DGD operations commenced on 21 June; a 17 ½-in. and a 12 ¼-in. section were drilled. The formation in both sections was generally carbonates, with potential for severe or total losses. DGD was applied to prevent losses from occurring, and dynamic circulation pressure effects were eliminated. The DGD topside system was rigged up offline, and when running the riser, the DGD pump was launched and attached to the riser for the last 400 meters of riser running.
There were variations in flow, but the EC-Drill system was capable of maintaining a riser level of 150 to 200 meters with 1,650-gal/min flow in the 17 ½-in. section, which was above expectations, and ROP was demonstrated to increase when decreasing BHP.
In a technique called managed pressure cementing, the EC-Drill system was also used while cementing the 13 3/8-in. casing to control BHP. In deepwater drilling where there’s a narrow margin, inevitable pressure makes it difficult to cement the casing or liner in place, potentially resulting in losses, Saiful Anuar Sabri, onsite drilling engineer for PETRONAS, said. “This system lowers the pressure level such that you can circulate prior to the cement job, and when the heavy cement goes through the shoe and starts rising in the annulus, you can drop the level further to eliminate that pressure you get during cementing. It’s the difference between a good cement job and one with losses. We applied the EC-Drill during cementing, and it was very effective.”

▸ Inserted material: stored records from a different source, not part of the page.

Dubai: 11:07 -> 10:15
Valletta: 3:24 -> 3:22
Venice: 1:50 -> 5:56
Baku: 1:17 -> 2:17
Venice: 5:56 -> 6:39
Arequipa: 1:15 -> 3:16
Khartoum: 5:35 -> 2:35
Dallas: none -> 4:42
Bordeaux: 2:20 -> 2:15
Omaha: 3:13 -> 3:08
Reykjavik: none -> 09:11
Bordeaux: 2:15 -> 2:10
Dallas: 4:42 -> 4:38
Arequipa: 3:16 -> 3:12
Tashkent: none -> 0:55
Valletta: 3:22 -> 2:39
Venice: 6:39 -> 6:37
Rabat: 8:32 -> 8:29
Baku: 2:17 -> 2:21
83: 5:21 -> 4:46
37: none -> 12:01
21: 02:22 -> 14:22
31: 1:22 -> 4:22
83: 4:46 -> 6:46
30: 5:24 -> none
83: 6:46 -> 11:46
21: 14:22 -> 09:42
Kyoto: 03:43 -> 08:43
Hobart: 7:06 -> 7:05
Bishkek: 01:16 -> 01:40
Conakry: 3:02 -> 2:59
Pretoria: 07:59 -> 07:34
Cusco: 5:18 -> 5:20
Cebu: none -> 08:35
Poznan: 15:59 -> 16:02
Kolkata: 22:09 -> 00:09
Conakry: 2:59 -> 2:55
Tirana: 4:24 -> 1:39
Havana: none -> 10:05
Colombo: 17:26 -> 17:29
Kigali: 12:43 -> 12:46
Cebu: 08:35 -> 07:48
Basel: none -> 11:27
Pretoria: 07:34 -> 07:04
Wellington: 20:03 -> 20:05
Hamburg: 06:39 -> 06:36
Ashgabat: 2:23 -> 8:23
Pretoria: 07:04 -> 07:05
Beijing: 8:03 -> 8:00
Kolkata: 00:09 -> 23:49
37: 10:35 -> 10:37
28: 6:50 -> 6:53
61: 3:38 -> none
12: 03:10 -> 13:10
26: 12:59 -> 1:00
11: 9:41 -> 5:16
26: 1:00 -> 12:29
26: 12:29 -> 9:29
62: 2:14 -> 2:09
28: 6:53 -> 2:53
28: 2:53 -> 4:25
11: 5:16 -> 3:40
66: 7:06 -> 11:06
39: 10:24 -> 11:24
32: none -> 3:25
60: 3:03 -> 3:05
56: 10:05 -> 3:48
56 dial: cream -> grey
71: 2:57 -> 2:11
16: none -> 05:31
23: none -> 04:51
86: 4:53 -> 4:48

One lesson learned was that because of the abnormally high pressure differential at the casing-running tool caused by the reduced riser level, a much higher set-down weight than normal was required to set the seal assembly. This was initially not taken into account, and first attempts therefore failed. After applying sufficient weight, the seal assembly was successfully set and tested.
“If there is ever a seventh generation of deepwater rigs, such a system should be standard equipment because it has benefits in any deepwater drilling scenario,” Mr Ziegler concluded. “Industry has understood that DGD is a game changer for deepwater drilling, and there have been a whole series of field trials with complex systems, but the system that we have now developed with AGR is a simple system that can also be easily retrofitted on an existing rig.”
The C-1 well was drilled using conventional methods of influx detection (Schlumberger/GeoServices Early Kick Detection System, PVT readings of the active system, and gas/salinity levels in return flow), and because the EC-Drill pump is installed below the slip joint, the return flow is not affected by vessel motion. In addition, the power consumption of the subsea pump module’s centrifugal disk pumps was monitored since it’s directly related to the volume of the mud pumped. Therefore, variations of the power consumption serve as a kick/loss detection instrument with steady-state flow-in. This kick/loss detection capability is within a single barrel, considered a major breakthrough on a floating rig.
There were zero incidents relating to influxes into the wellbore while the EC-Drill system was in use, and the mud weight was always maintained high enough to ensure that loss of the mud pumps would not lead to the wellbore becoming underbalanced.
This article is based on a presentation at the 2013 IADC/SPE Managed Pressure Drilling and Underbalanced Operations Conference & Exhibition in San Antonio, Texas, 17–18 April 2013, by Robert Ziegler, Paul Ashley, Saiful Anuar Sabri, M. Ramdan Idris, PETRONAS; Roar Fredrik Malt, Roger Stave, Kjell Rune Toftevåg, AGR EDS-ORS.